HOW TO COMPLETE THIS TASK:
Please say how many lines in the records below contain the word "PyPi". Give only the number.

(Collected data)
--
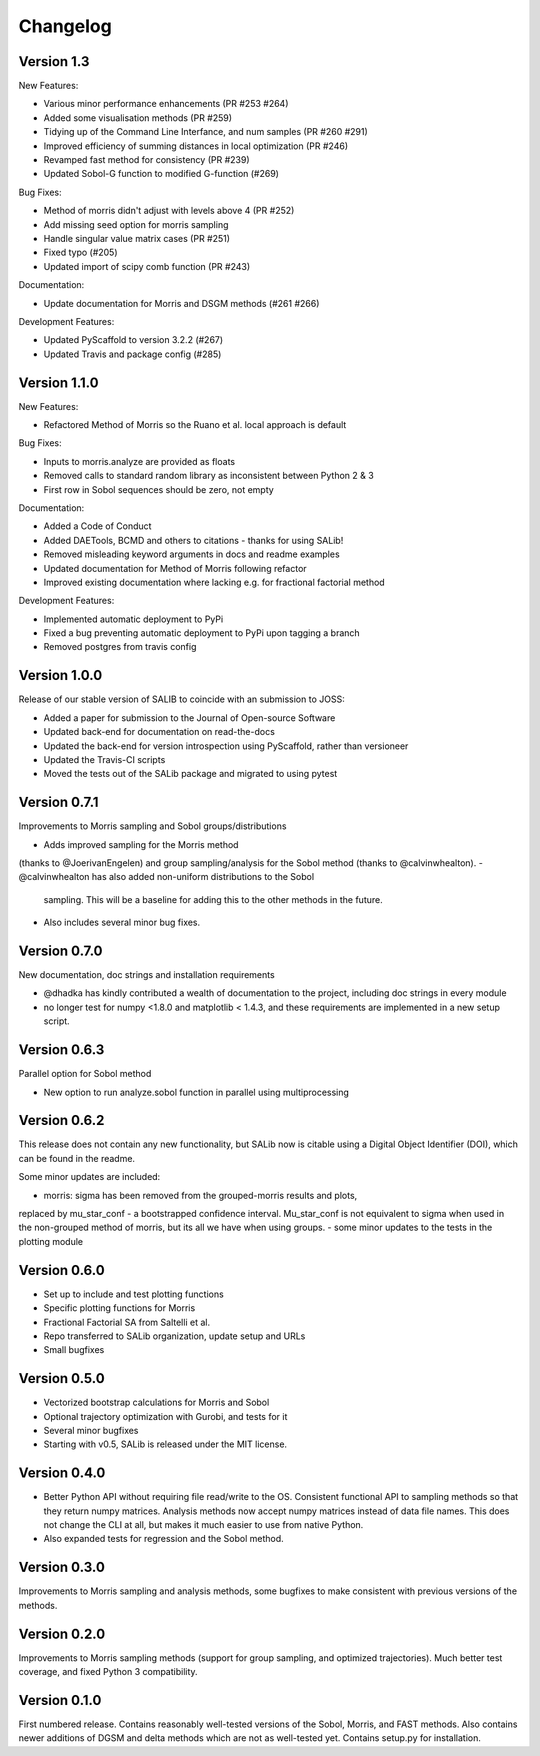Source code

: =========
Changelog
=========

Version 1.3
===========

New Features:

- Various minor performance enhancements (PR #253 #264)
- Added some visualisation methods (PR #259)
- Tidying up of the Command Line Interfance, and num samples (PR #260 #291)
- Improved efficiency of summing distances in local optimization (PR #246)
- Revamped fast method for consistency (PR #239)
- Updated Sobol-G function to modified G-function (#269)

Bug Fixes:

- Method of morris didn't adjust with levels above 4 (PR #252)
- Add missing seed option for morris sampling
- Handle singular value matrix cases (PR #251)
- Fixed typo (#205)
- Updated import of scipy comb function (PR #243)

Documentation:

- Update documentation for Morris and DSGM methods (#261 #266)

Development Features:

- Updated PyScaffold to version 3.2.2 (#267)
- Updated Travis and package config (#285)

Version 1.1.0
=============

New Features:

- Refactored Method of Morris so the Ruano et al. local approach is default

Bug Fixes:

- Inputs to morris.analyze are provided as floats
- Removed calls to standard random library as inconsistent between Python 2 & 3
- First row in Sobol sequences should be zero, not empty

Documentation:

- Added a Code of Conduct
- Added DAETools, BCMD and others to citations - thanks for using SALib!
- Removed misleading keyword arguments in docs and readme examples
- Updated documentation for Method of Morris following refactor
- Improved existing documentation where lacking e.g. for fractional factorial
  method

Development Features:

- Implemented automatic deployment to PyPi
- Fixed a bug preventing automatic deployment to PyPi upon tagging a branch
- Removed postgres from travis config

Version 1.0.0
=============

Release of our stable version of SALIB to coincide with an submission to JOSS:

- Added a paper for submission to the Journal of Open-source Software
- Updated back-end for documentation on read-the-docs
- Updated the back-end for version introspection using PyScaffold, rather than
  versioneer
- Updated the Travis-CI scripts
- Moved the tests out of the SALib package and migrated to using pytest

Version 0.7.1
=============

Improvements to Morris sampling and Sobol groups/distributions

- Adds improved sampling for the Morris method
(thanks to @JoerivanEngelen) and group sampling/analysis for the Sobol method
(thanks to @calvinwhealton).
- @calvinwhealton has also added non-uniform distributions to the Sobol
  sampling.  This will be a baseline for adding this to the other methods in
  the future.
- Also includes several minor bug fixes.

Version 0.7.0
=============

New documentation, doc strings and installation requirements

- @dhadka has kindly contributed a wealth of documentation to the project,
  including doc strings in every module
- no longer test for numpy <1.8.0 and matplotlib < 1.4.3, and these
  requirements are implemented in a new setup script.

Version 0.6.3
=============

Parallel option for Sobol method

- New option to run analyze.sobol function in parallel using multiprocessing

Version 0.6.2
=============

This release does not contain any new functionality, but SALib now is citable
using a Digital Object Identifier (DOI), which can be found in the readme.

Some minor updates are included:

- morris: sigma has been removed from the grouped-morris results and plots,
replaced by mu_star_conf - a bootstrapped confidence interval.
Mu_star_conf is not equivalent to sigma when used in the non-grouped method of
morris, but its all we have when using groups.
-  some minor updates to the tests in the plotting module

Version 0.6.0
=============

- Set up to include and test plotting functions
- Specific plotting functions for Morris
- Fractional Factorial SA from Saltelli et al.
- Repo transferred to SALib organization, update setup and URLs
- Small bugfixes

Version 0.5.0
=============

- Vectorized bootstrap calculations for Morris and Sobol
- Optional trajectory optimization with Gurobi, and tests for it
- Several minor bugfixes
- Starting with v0.5, SALib is released under the MIT license.

Version 0.4.0
=============

- Better Python API without requiring file read/write to the OS.
  Consistent functional API to sampling methods so that they return numpy
  matrices. Analysis methods now accept numpy matrices instead of data file
  names. This does not change the CLI at all, but makes it much easier to use
  from native Python.
- Also expanded tests for regression and the Sobol method.

Version 0.3.0
=============

Improvements to Morris sampling and analysis methods,
some bugfixes to make consistent with previous versions of the methods.

Version 0.2.0
=============

Improvements to Morris sampling methods (support for group sampling,
and optimized trajectories). Much better test coverage, and fixed Python 3
compatibility.

Version 0.1.0
=============

First numbered release. Contains reasonably well-tested versions of the Sobol,
Morris, and FAST methods. Also contains newer additions of DGSM and delta
methods which are not as well-tested yet. Contains setup.py for installation.
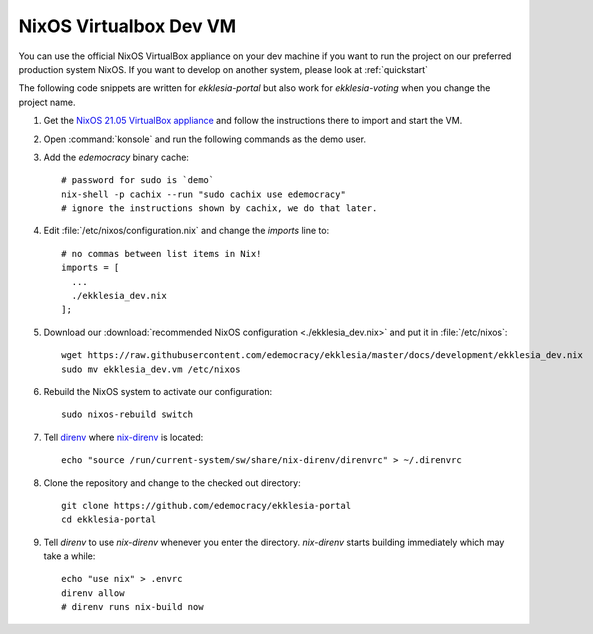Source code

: .. _dev-nixos-virtualbox:

***********************
NixOS Virtualbox Dev VM
***********************

You can use the official NixOS VirtualBox appliance on your dev machine if you want to run the project
on our preferred production system NixOS. If you want to develop on another system, please look at
:ref:`quickstart`


The following code snippets are written for *ekklesia-portal* but
also work for *ekklesia-voting* when you change the project name.

1. Get the `NixOS 21.05 VirtualBox appliance <https://nixos.org/download.html#nixos-virtualbox>`_
   and follow the instructions there to import and start the VM.
2. Open :command:`konsole` and run the following commands as the demo user.
3. Add the *edemocracy* binary cache::

    # password for sudo is `demo`
    nix-shell -p cachix --run "sudo cachix use edemocracy"
    # ignore the instructions shown by cachix, we do that later.

4. Edit :file:`/etc/nixos/configuration.nix` and change the `imports` line to::

    # no commas between list items in Nix!
    imports = [
      ...
      ./ekklesia_dev.nix
    ];

5. Download our :download:`recommended NixOS configuration <./ekklesia_dev.nix>`
   and put it in :file:`/etc/nixos`::

    wget https://raw.githubusercontent.com/edemocracy/ekklesia/master/docs/development/ekklesia_dev.nix
    sudo mv ekklesia_dev.vm /etc/nixos

6. Rebuild the NixOS system to activate our configuration::

    sudo nixos-rebuild switch

7. Tell `direnv <https://direnv.net>`_ where `nix-direnv <https://github.com/nix-community/nix-direnv>`_ is located::

    echo "source /run/current-system/sw/share/nix-direnv/direnvrc" > ~/.direnvrc

8. Clone the repository and change to the checked out directory::

    git clone https://github.com/edemocracy/ekklesia-portal
    cd ekklesia-portal

9. Tell `direnv` to use `nix-direnv` whenever you enter the directory.
   `nix-direnv` starts building immediately which may take a while::

    echo "use nix" > .envrc
    direnv allow
    # direnv runs nix-build now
--
WRITTEN SOLUTION:
2